There’s other stuff to think of, like reading a paper newspaper. You could lay it down on the floor since you can’t hold it up and turn pages. But it’s hard to read it then with a cat laying on it. Folding sheets is fun, but the fitted ones were always hard to do with two good hands. Laundry is ok if the clothes basket is light enough for one hand. The cat needs to stay out of that process, or at least out of the laundry basket.
Oh you can pick up a 10 pound cat one handed and carry her around. It will cause the rear end of the cat to swing around a little, which may or may not be agreeable to the cat.

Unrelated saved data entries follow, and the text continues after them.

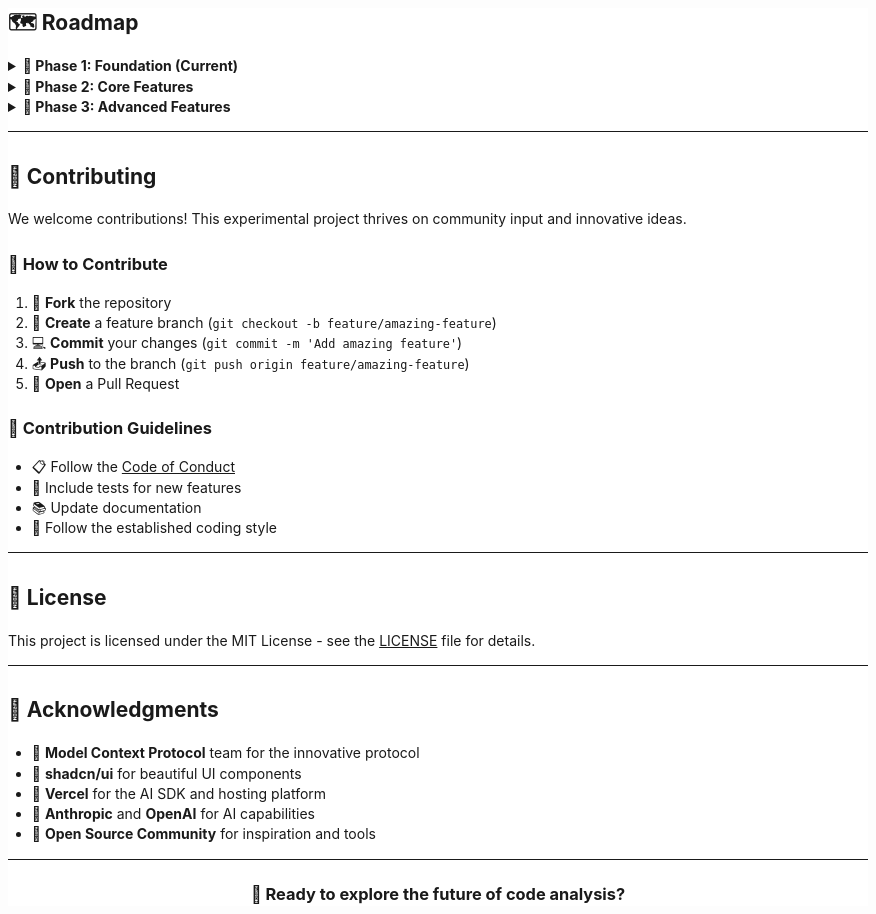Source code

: 
## 🗺️ **Roadmap**

<details><summary><b>🎯 Phase 1: Foundation (Current)</b></summary></details>

<details><summary><b>🚀 Phase 2: Core Features</b></summary></details>

<details><summary><b>🌟 Phase 3: Advanced Features</b></summary></details>

---

## 🤝 **Contributing**

We welcome contributions! This experimental project thrives on community input and innovative ideas.

### 🎯 **How to Contribute**

1. 🍴 **Fork** the repository
2. 🌿 **Create** a feature branch (`git checkout -b feature/amazing-feature`)
3. 💻 **Commit** your changes (`git commit -m 'Add amazing feature'`)
4. 📤 **Push** to the branch (`git push origin feature/amazing-feature`)
5. 🎉 **Open** a Pull Request

### 📝 **Contribution Guidelines**

- 📋 Follow the [Code of Conduct](CODE_OF_CONDUCT.md)
- 🧪 Include tests for new features
- 📚 Update documentation
- 🎨 Follow the established coding style

---

## 📄 **License**

This project is licensed under the MIT License - see the [LICENSE](LICENSE) file for details.

---

## 🙏 **Acknowledgments**

- 🤖 **Model Context Protocol** team for the innovative protocol
- 🎨 **shadcn/ui** for beautiful UI components
- 🚀 **Vercel** for the AI SDK and hosting platform
- 🧠 **Anthropic** and **OpenAI** for AI capabilities
- 🌟 **Open Source Community** for inspiration and tools

---

<div align="center">

### 🚀 **Ready to explore the future of code analysis?**
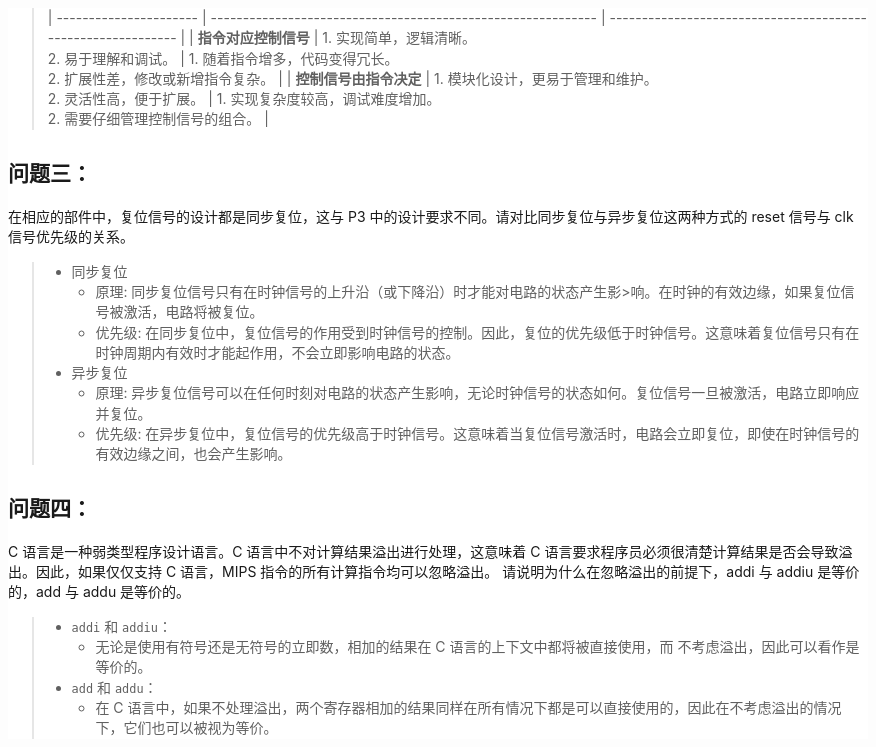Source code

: > | ---------------------- | ------------------------------------------------------------ | ------------------------------------------------------------ |
> | **指令对应控制信号**   | 1. 实现简单，逻辑清晰。<br>2. 易于理解和调试。               | 1. 随着指令增多，代码变得冗长。<br>2. 扩展性差，修改或新增指令复杂。 |
> | **控制信号由指令决定** | 1. 模块化设计，更易于管理和维护。<br>2. 灵活性高，便于扩展。 | 1. 实现复杂度较高，调试难度增加。<br>2. 需要仔细管理控制信号的组合。 |


## 问题三：
在相应的部件中，复位信号的设计都是同步复位，这与 P3 中的设计要求不同。请对比同步复位与异步复位这两种方式的 reset 信号与 clk 信号优先级的关系。
> - 同步复位
>   - 原理: 同步复位信号只有在时钟信号的上升沿（或下降沿）时才能对电路的状态产生影>响。在时钟的有效边缘，如果复位信号被激活，电路将被复位。
>   - 优先级: 在同步复位中，复位信号的作用受到时钟信号的控制。因此，复位的优先级低于时钟信号。这意味着复位信号只有在时钟周期内有效时才能起作用，不会立即影响电路的状态。
> - 异步复位
>   - 原理: 异步复位信号可以在任何时刻对电路的状态产生影响，无论时钟信号的状态如何。复位信号一旦被激活，电路立即响应并复位。
>   - 优先级: 在异步复位中，复位信号的优先级高于时钟信号。这意味着当复位信号激活时，电路会立即复位，即使在时钟信号的有效边缘之间，也会产生影响。

## 问题四：
C 语言是一种弱类型程序设计语言。C 语言中不对计算结果溢出进行处理，这意味着 C 语言要求程序员必须很清楚计算结果是否会导致溢出。因此，如果仅仅支持 C 语言，MIPS 指令的所有计算指令均可以忽略溢出。 请说明为什么在忽略溢出的前提下，addi 与 addiu 是等价的，add 与 addu 是等价的。
> - `addi` 和 `addiu`：
>   - 无论是使用有符号还是无符号的立即数，相加的结果在 C 语言的上下文中都将被直接使用，而 不考虑溢出，因此可以看作是等价的。
>  - `add` 和 `addu`：
>    - 在 C 语言中，如果不处理溢出，两个寄存器相加的结果同样在所有情况下都是可以直接使用的，因此在不考虑溢出的情况下，它们也可以被视为等价。
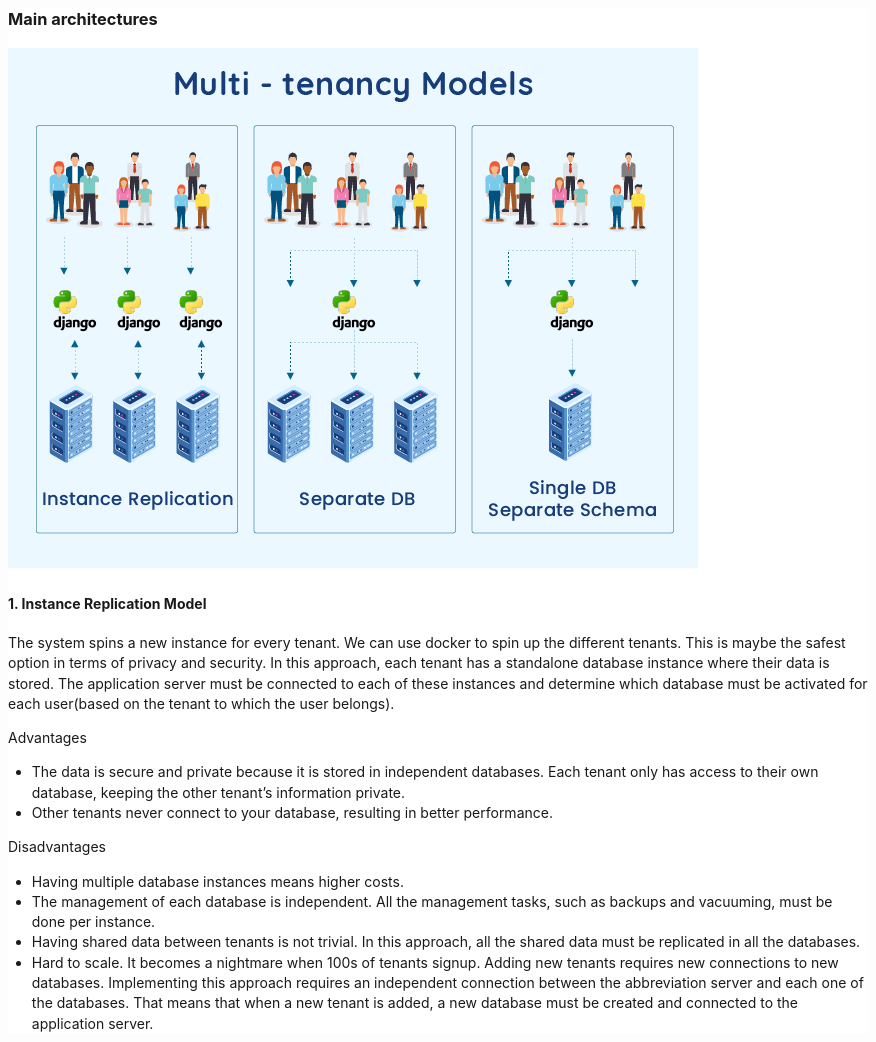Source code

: 
### Main architectures

![multi-tenancy-approaches](./img/multi-tenant-approaches.webp)

#### 1. Instance Replication Model 

The system spins a new instance for every tenant. We can use docker to spin up the different tenants. This is maybe the safest option in terms of privacy and security. In this approach, each tenant has a standalone database instance where their data is stored. The application server must be connected to each of these instances and determine which database must be activated for each user(based on the tenant to which the user belongs).

Advantages

* The data is secure and private because it is stored in independent databases. Each tenant only has access to their own database, keeping the other tenant’s information private.
* Other tenants never connect to your database, resulting in better performance. 

Disadvantages

* Having multiple database instances means higher costs. 
* The management of each database is independent. All the management tasks, such as backups and vacuuming, must be done per instance.
* Having shared data between tenants is not trivial. In this approach, all the shared data must be replicated in all the databases.
* Hard to scale. It becomes a nightmare when 100s of tenants signup. Adding new tenants requires new connections to new databases. Implementing this approach requires an independent connection between the abbreviation server and each one of the databases. That means that when a new tenant is added, a new database must be created and connected to the application server.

One never knows the weight of an arm till you bear that weight on your neck. Your neck and back might ache…..watch your posture, keeping your shoulders back. That will help.
Now I hope writing some of this down helped get somebody pre-op to thinking about ways to make the recovery period easier. I have to laugh about all this a little, cos it is a life changing surgery and recovery. Hopefully your life won’t have to change for too long, and your recovery is quick and healing complete afterward. Your doctor’s instructions are the most important rules to remember, cos only he knows what’s best for your case. But you need to adapt your own life to make it easier to get thru this, and then to be able to get on with other activities that you will miss during your recovery. I’m going to grow things in the spring, without the use of a shovel, hoe or rake all summer, because my surgeon said the healing actually goes on that long. If there’s a way to garden, I’ll find it!
Good luck if you’re having this surgery! I can tell you that the first 4 days or so are the worst, and then things start to get better.